DXに伴う課題、増えすぎたアプリとシャドウIT問題の深刻化。インテル出身の起業家が目指すCIOの負担軽減
インテルの元最高インキュベーション責任者が立ち上げたスタートアップ
AIを活用してこの問題に取り組んでいる米カリフォルニアのスタートアップAsatoが投資家の関心を集めている。 Asatoは2023年12月5日、シードラウンドで750万ドルを調達したことを発表した。同ラウンドでは投資家からの申し込みが当初予定を上回り、予定を超える資金獲得につながったという。 同社のどのような点が注目されているのか。 Asatoが提供するのは、最高情報責任者を対象としたIT管理プラットフォーム。Asatoの共同創業者でCEOを務めるサンダリ・ミトラ氏が以前立ち上げたスタートアップNetSpeed Systemsで開発されたナレッジグラフの技術と生成AI技術が活用されている。同社は2018年にインテルに買収された。公式な買収額は明らかにされていないが、NetSpeed Systemsは当時6,000万ドルの評価額だった。 ミトラ氏はVenturebeatの取材で、Asatoプラットフォームの活用例を説明している。 Asatoプラットフォームは、CIOが「今期、どのアプリケーションを更新する予定になっているのか」など自然言語による質問を投げかけると、プラットフォームが企業内で利用されているアプリケーションとそれに付随するライセンスなどの関連情報を分析し、インサイトを提供する仕組みとなっている。 たとえば上記質問の回答として、「今期は5つのアプリケーション更新が予定されている。その1つでは1,000人分のライセンスを購入しているが、過去90日間で実際に利用していたのは500人のみ」などの情報を提示することが可能という。
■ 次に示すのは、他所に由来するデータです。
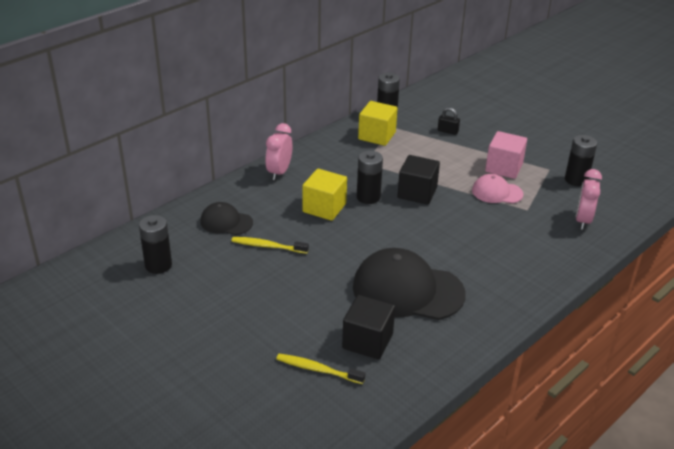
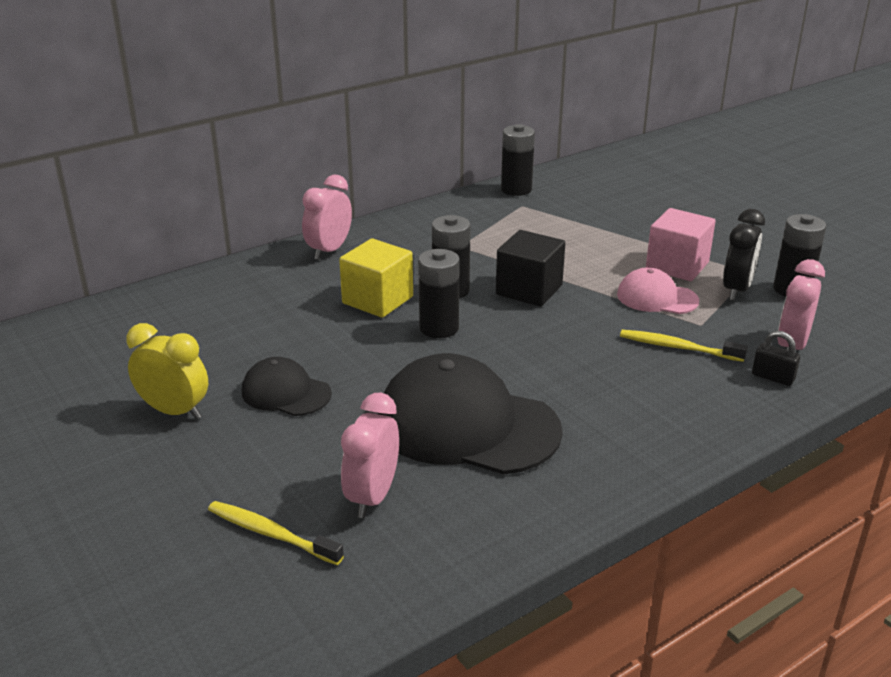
camera: 10 degrees right, 5 degrees down
(158, 265) = (93, 358): black battery -> black battery (439, 328)
(226, 222) = (222, 308): black cap -> black cap (286, 393)
(227, 297) = (174, 411): none -> yellow clock
(267, 246) = (269, 345): yellow toothbrush -> yellow toothbrush (677, 347)
(367, 341) = (372, 497): black cube -> pink clock
(377, 136) = (492, 214): yellow cube -> none
(447, 131) = (602, 214): black padlock -> black padlock (773, 377)
(543, 182) = (736, 290): none -> black clock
また「最近200万ドルで購入したアプリケーションがあるが、1年間で利用された日数は10日のみだった」など、企業内のアプリケーション利用状況とコスト情報を示すこともできる。 プラットフォームの能力に加え、創業メンバーが確固たる知識と経験を有していることも投資家の注目点となったようだ。特にミトラ氏はテクノロジー大手における経歴に加え、Asatoを含め3社のスタートアップを立ち上げた経験を持っており、投資家から高い信頼を得ている。 ミトラ氏は1988年にデザインエンジニアとしてインテルに入社。その後1992年にサンマイクロシステムズに転職し、ハードウェアディレクターとして12年間務めている。2006年に1社目となるスタートアップPrism Circuitsを創業。半導体のインターコネクト技術に特化した企業だ。2009年まで同スタートアップのCEOを務めた後、2011年にはシリコンバレーの半導体デザイン企業MoSysに参画し、2011年までエンジニアリング部門の責任者を務めた。 2011年に上記でも触れたNetSpeed Systemsを立ち上げ、2018年にインテルに売却。その後インテルのIPエンジニアリング部門のゼネラルマネジャー、そして最高インキュベーション責任者を経て、2023年5月のAsato創業に至る。